[Opening SOURCE RECORDS section]

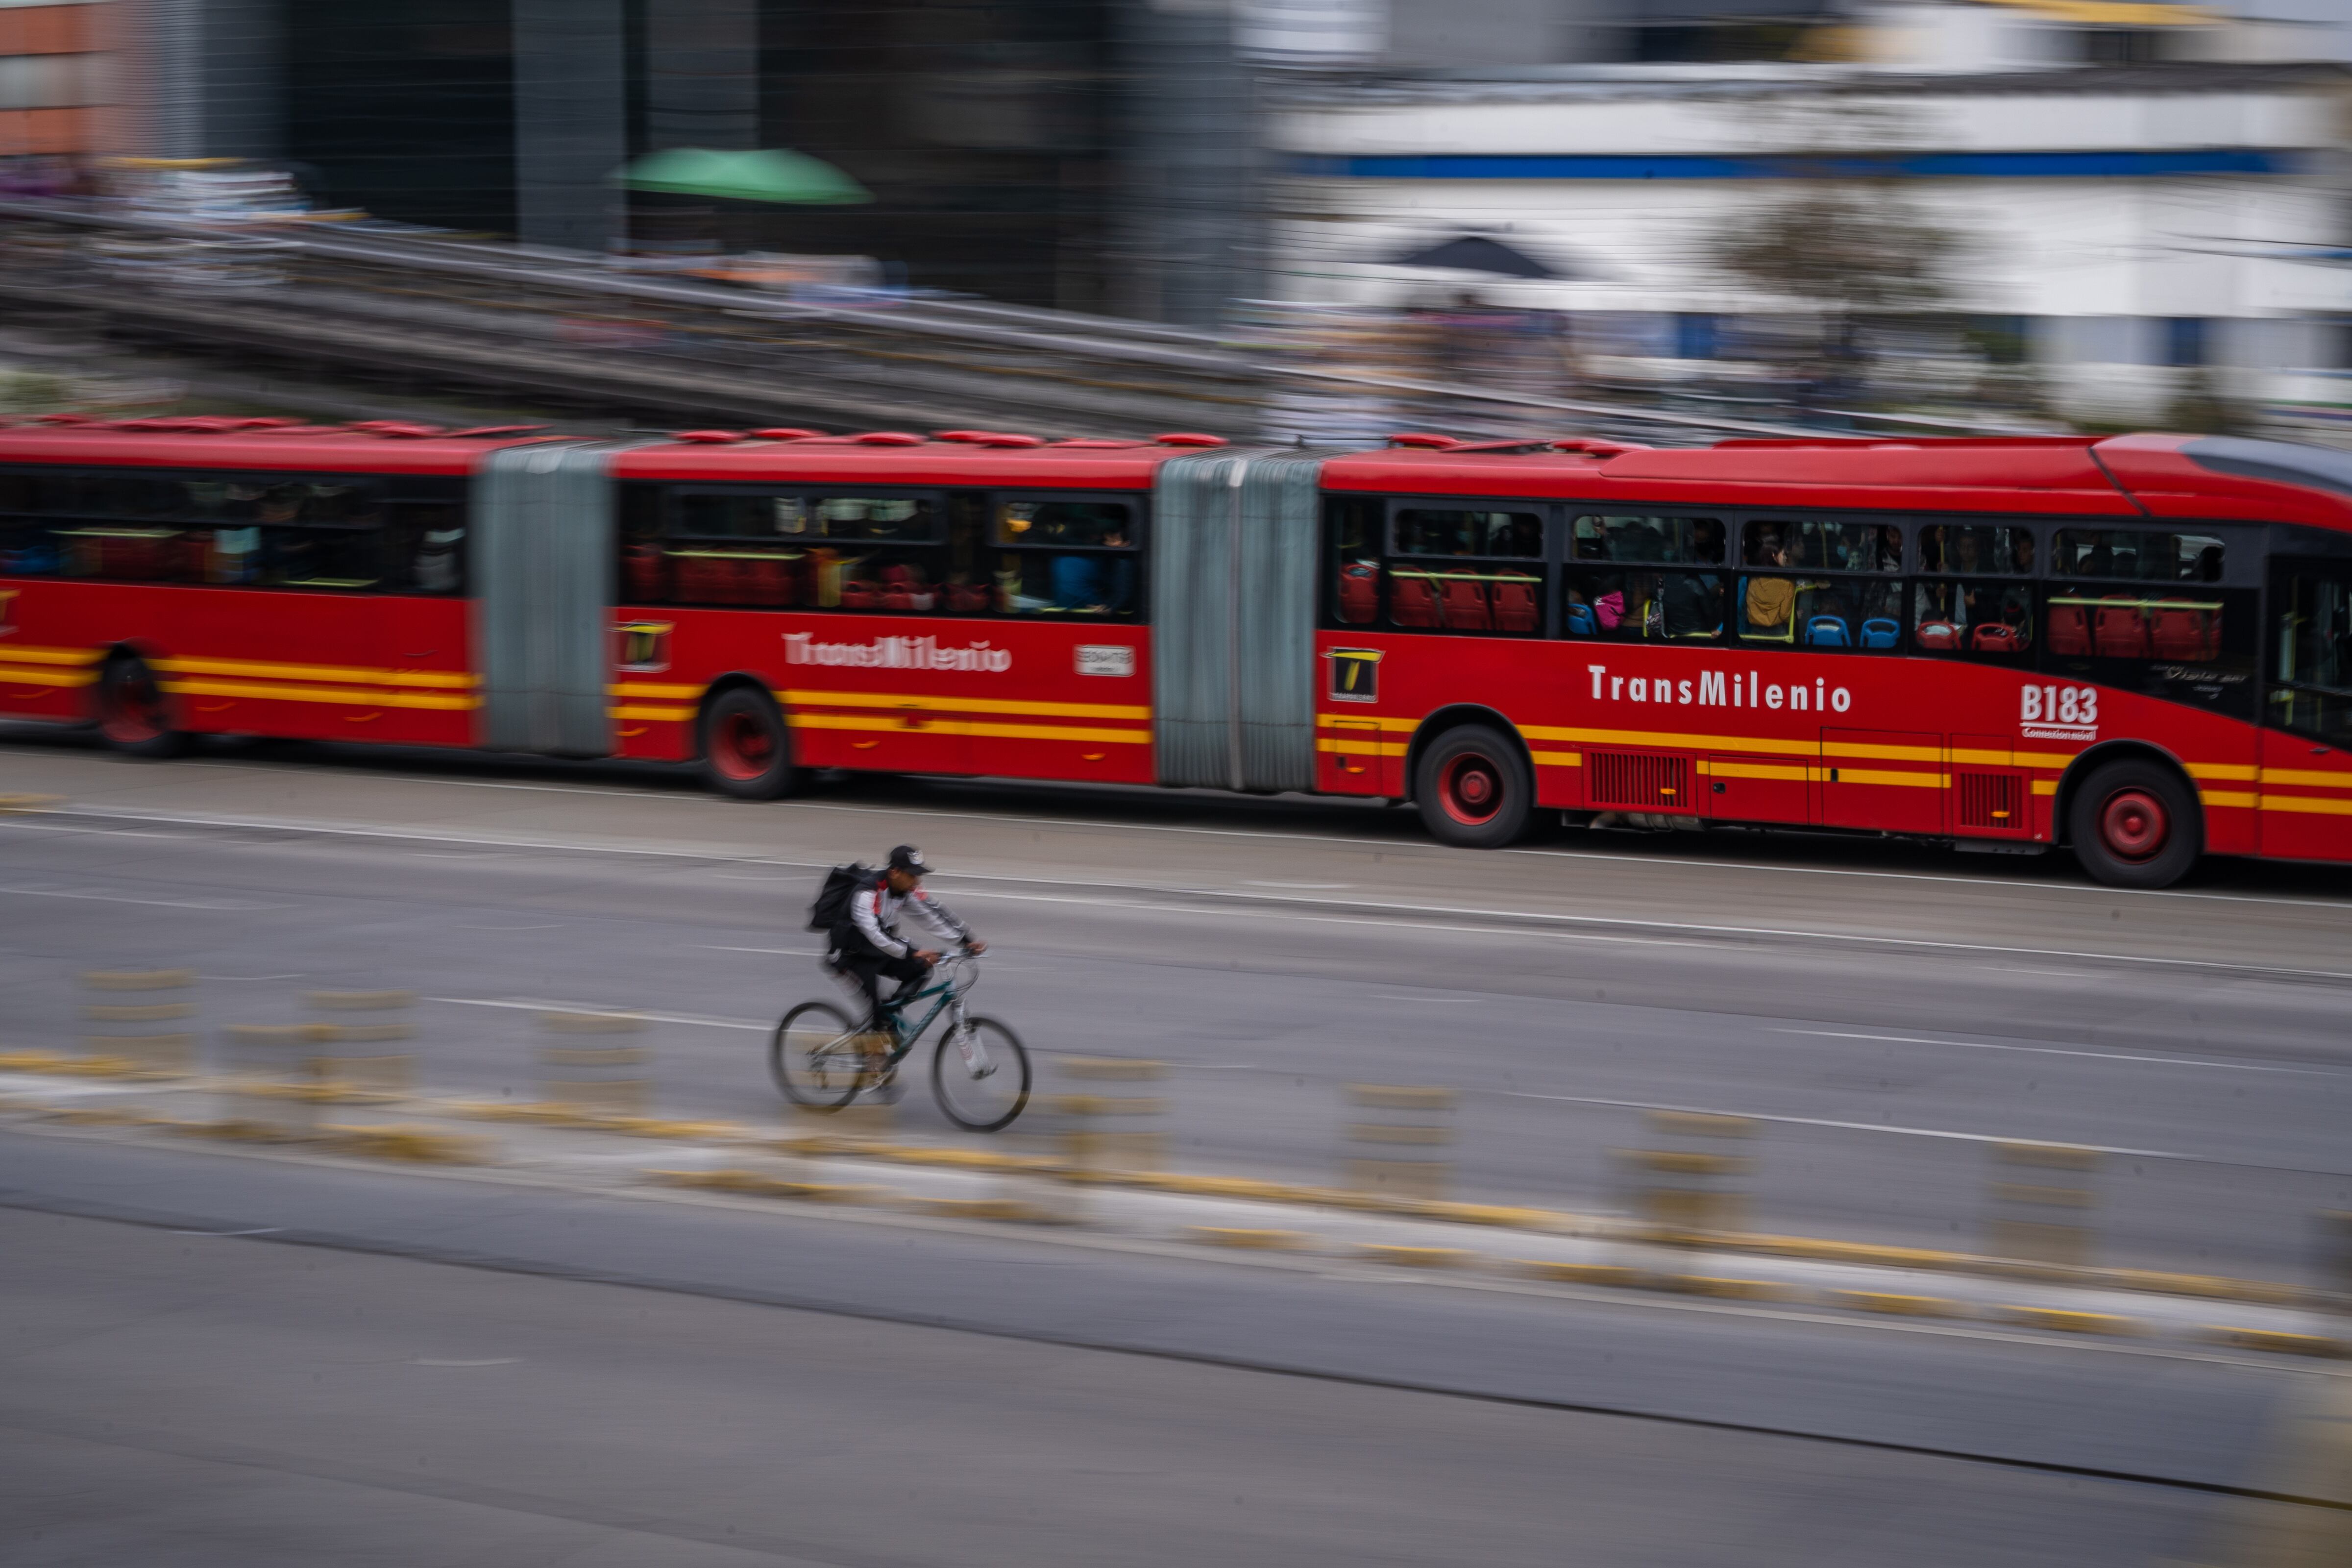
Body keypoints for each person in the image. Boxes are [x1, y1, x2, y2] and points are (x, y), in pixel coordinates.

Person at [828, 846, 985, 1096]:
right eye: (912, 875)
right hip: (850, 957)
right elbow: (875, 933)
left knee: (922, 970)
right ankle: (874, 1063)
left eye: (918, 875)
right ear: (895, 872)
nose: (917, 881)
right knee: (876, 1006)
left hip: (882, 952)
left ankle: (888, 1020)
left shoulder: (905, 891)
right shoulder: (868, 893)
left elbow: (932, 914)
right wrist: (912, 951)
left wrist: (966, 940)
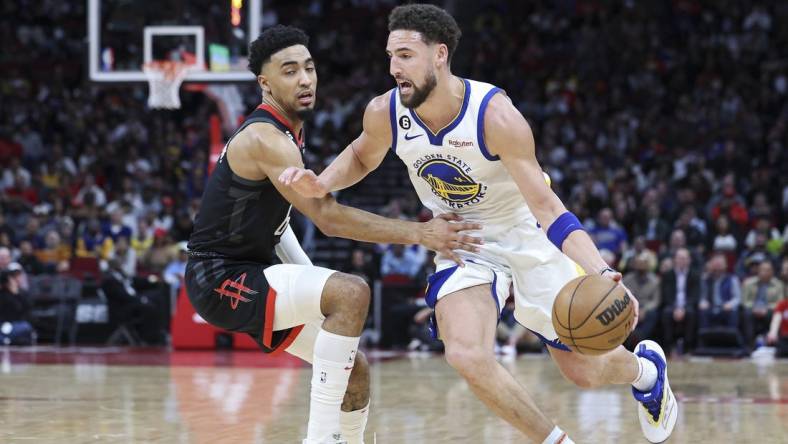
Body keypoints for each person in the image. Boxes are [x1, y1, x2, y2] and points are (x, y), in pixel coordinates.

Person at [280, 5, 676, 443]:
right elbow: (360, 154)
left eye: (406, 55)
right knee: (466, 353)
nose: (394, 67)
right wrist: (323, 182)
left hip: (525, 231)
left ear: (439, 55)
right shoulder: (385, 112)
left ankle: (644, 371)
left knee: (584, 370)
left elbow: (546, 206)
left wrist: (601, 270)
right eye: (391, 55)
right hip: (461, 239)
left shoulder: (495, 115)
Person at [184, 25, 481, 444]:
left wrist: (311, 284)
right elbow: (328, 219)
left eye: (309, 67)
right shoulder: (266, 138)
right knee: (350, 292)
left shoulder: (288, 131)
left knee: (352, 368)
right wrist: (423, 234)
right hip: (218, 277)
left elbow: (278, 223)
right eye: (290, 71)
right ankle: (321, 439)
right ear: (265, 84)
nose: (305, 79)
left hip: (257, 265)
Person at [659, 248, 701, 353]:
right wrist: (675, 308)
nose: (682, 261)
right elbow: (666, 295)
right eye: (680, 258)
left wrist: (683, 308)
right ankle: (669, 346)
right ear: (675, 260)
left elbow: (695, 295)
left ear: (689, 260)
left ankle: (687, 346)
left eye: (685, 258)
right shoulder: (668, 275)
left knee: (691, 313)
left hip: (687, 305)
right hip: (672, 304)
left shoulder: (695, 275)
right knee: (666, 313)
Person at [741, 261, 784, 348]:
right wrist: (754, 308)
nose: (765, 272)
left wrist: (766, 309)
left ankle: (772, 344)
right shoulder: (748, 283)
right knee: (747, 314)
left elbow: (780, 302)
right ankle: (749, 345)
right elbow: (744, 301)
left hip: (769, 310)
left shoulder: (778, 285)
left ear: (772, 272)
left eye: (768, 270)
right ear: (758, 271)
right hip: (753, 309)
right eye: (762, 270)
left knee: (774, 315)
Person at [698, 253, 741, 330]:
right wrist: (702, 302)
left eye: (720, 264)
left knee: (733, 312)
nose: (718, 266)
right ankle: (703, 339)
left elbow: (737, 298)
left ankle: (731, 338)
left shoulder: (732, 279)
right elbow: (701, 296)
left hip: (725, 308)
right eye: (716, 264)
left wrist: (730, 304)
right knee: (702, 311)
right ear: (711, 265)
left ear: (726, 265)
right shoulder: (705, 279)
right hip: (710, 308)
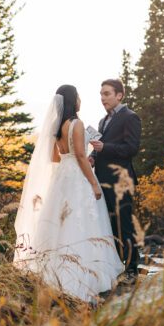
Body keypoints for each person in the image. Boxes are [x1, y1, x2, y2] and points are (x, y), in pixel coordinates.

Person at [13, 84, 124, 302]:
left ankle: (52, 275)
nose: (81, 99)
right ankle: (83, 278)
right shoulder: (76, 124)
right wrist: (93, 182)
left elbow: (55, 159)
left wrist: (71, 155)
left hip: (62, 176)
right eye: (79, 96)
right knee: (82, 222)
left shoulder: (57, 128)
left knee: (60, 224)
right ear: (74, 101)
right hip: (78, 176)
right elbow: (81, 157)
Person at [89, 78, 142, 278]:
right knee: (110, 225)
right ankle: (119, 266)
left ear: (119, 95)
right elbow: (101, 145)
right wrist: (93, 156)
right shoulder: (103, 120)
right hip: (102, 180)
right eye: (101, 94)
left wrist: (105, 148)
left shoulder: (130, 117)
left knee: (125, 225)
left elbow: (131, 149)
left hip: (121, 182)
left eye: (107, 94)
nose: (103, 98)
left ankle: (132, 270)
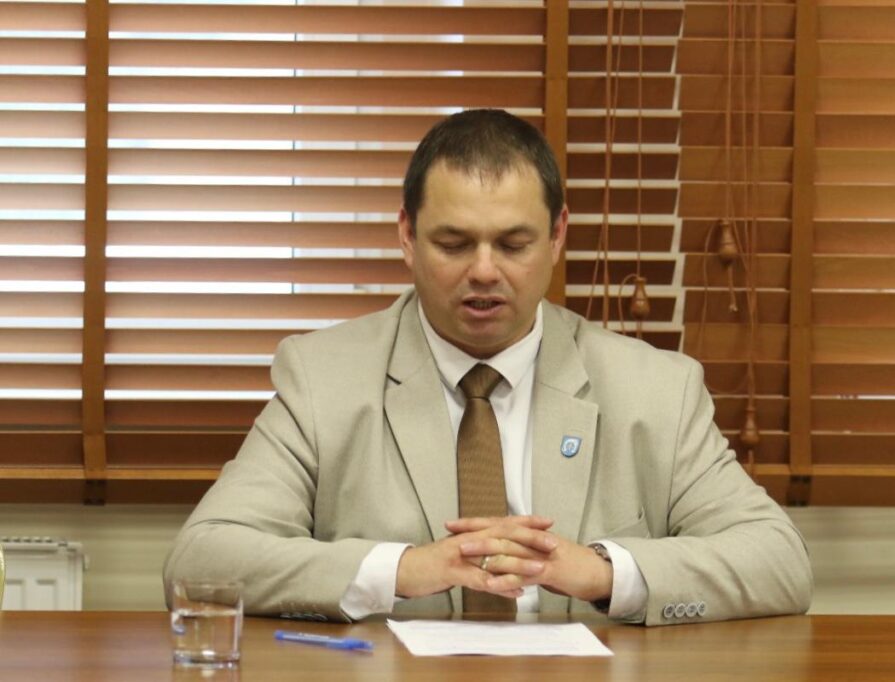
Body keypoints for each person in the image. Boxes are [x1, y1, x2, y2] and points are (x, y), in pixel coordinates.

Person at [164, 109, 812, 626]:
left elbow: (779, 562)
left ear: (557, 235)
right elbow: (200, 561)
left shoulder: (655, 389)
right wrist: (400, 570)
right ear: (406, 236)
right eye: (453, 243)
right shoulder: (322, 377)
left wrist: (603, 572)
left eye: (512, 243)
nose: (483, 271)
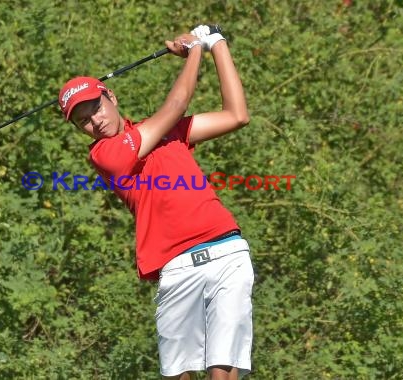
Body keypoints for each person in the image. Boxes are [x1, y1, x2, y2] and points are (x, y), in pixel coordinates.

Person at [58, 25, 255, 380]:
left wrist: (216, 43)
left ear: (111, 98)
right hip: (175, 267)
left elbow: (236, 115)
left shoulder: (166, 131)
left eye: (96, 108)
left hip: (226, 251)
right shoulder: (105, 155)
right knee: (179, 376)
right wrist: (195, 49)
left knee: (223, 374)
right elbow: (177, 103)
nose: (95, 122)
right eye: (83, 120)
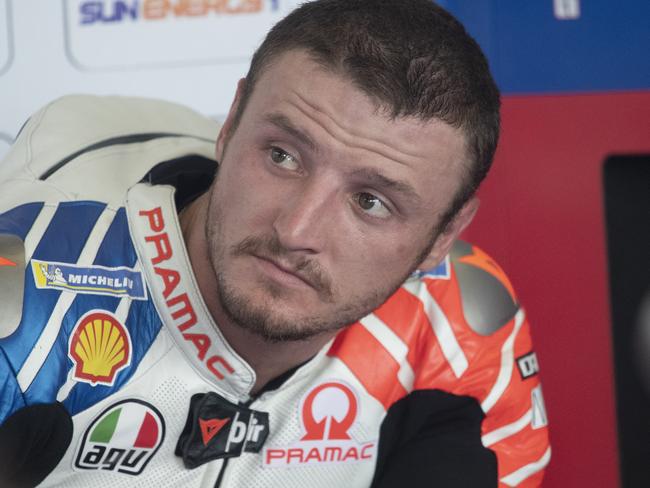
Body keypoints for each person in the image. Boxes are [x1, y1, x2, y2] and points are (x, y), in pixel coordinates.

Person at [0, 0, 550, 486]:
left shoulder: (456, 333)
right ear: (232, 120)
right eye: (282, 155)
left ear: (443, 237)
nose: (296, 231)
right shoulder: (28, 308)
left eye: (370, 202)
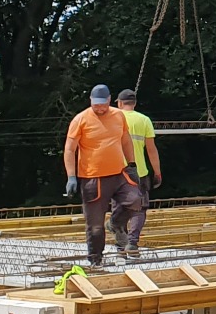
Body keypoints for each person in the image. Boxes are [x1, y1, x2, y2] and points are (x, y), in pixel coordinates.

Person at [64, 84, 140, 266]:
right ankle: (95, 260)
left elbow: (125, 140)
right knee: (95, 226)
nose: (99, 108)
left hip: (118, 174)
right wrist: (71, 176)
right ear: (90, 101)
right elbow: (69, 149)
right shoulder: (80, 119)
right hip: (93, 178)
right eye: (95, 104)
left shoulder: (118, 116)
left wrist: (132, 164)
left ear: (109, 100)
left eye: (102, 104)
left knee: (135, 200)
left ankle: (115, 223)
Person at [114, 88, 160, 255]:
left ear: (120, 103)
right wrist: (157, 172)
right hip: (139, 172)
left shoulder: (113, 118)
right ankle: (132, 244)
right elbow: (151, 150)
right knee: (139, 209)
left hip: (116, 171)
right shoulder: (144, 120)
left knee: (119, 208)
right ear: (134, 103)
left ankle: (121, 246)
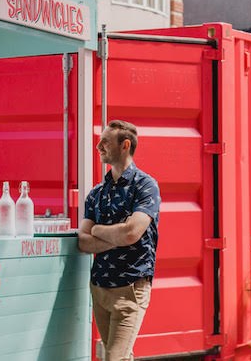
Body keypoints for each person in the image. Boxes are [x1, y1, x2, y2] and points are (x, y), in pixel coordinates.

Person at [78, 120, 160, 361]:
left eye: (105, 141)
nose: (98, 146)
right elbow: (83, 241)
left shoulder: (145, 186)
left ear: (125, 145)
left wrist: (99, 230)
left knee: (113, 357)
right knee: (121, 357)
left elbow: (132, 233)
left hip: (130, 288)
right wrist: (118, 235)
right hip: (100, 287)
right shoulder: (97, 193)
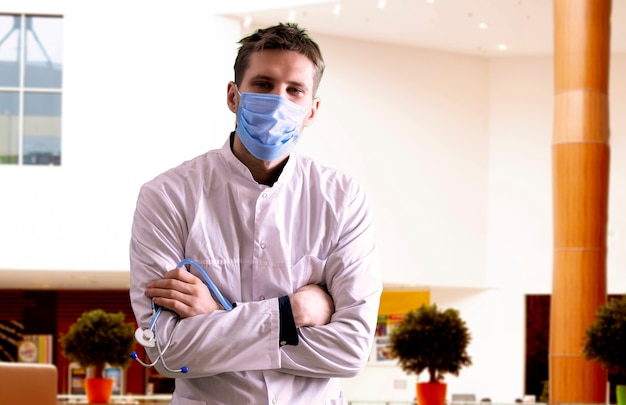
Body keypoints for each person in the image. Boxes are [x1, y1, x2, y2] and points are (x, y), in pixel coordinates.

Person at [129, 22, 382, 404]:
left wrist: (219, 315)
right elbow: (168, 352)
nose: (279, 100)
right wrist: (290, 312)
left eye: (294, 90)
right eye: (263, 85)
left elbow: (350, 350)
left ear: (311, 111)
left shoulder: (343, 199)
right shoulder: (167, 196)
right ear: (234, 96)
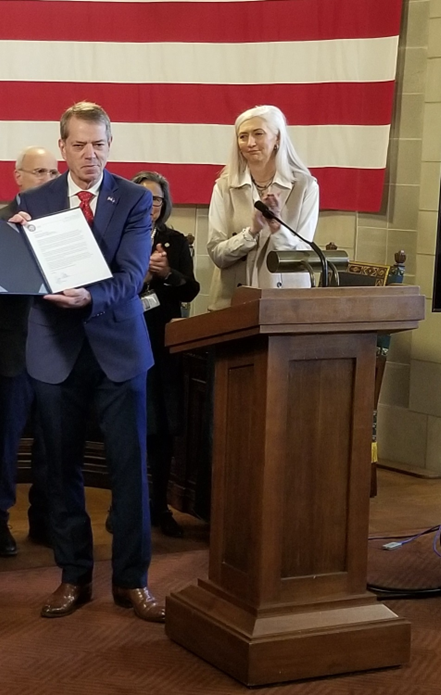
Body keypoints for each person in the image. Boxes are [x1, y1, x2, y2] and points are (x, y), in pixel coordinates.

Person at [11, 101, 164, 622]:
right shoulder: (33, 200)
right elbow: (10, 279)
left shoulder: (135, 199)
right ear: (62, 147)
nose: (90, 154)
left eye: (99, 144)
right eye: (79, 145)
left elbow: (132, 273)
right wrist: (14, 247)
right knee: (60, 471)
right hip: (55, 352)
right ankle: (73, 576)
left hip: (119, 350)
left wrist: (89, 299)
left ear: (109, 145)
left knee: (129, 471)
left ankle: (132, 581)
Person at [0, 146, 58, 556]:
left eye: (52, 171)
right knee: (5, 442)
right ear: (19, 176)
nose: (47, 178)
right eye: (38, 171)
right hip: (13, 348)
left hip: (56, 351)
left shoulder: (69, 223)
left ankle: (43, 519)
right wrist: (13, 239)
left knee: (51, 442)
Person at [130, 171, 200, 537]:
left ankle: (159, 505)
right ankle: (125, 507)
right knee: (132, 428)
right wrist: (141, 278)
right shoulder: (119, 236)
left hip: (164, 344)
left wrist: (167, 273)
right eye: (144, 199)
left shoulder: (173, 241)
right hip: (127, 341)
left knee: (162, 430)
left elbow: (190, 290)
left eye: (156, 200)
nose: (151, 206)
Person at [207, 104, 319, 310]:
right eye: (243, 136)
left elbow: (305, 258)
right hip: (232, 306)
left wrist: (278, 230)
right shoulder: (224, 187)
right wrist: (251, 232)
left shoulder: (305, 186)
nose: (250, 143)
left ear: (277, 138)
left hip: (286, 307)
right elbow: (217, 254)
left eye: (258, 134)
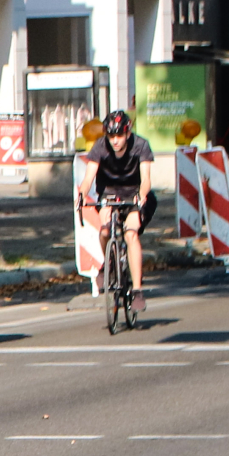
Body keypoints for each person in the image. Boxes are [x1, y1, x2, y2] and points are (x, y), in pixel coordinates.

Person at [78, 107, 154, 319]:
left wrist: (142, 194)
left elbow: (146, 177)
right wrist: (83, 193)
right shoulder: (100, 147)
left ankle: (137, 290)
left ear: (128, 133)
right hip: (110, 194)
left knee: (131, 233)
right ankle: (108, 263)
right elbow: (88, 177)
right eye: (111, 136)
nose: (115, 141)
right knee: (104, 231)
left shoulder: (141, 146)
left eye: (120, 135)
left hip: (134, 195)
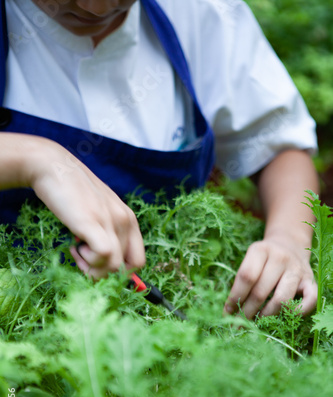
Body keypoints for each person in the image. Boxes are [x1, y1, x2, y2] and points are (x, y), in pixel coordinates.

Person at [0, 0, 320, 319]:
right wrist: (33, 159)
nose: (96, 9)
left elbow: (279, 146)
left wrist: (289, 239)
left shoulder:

[Closing SOURCE RECORDS section]

Above are entries with pictures among them. Write out exactly the lines from the one containing "left hip: (56, 351)" through the one containing "right knee: (104, 231)", ends included, and leave those pictures out.

left hip: (56, 351)
left shoulder: (69, 223)
left ankle: (43, 519)
right wrist: (13, 239)
left knee: (51, 442)
Person at [130, 171, 200, 537]:
left ankle: (159, 505)
right ankle: (125, 507)
right knee: (132, 428)
right wrist: (141, 278)
right shoulder: (119, 236)
left hip: (164, 344)
left wrist: (167, 273)
right eye: (144, 199)
left shoulder: (173, 241)
right hip: (127, 341)
left knee: (162, 430)
left elbow: (190, 290)
left eye: (156, 200)
nose: (151, 206)
Person at [207, 104, 319, 310]:
right eye: (243, 136)
left elbow: (305, 258)
right hip: (232, 306)
left wrist: (278, 230)
right shoulder: (224, 187)
right wrist: (251, 232)
left shoulder: (305, 186)
nose: (250, 143)
left ear: (277, 138)
left hip: (286, 307)
right elbow: (217, 254)
left eye: (258, 134)
Body keypoints for each person in the image. Boxes are [x1, y1, x2, y2] and points are (x, y), in pixel coordinates.

Person at [78, 107, 154, 319]:
left wrist: (142, 194)
left elbow: (146, 177)
right wrist: (83, 193)
right shoulder: (100, 147)
left ankle: (137, 290)
left ear: (128, 133)
right hip: (110, 194)
left knee: (131, 233)
right ankle: (108, 263)
right elbow: (88, 177)
right eye: (111, 136)
nose: (115, 141)
right knee: (104, 231)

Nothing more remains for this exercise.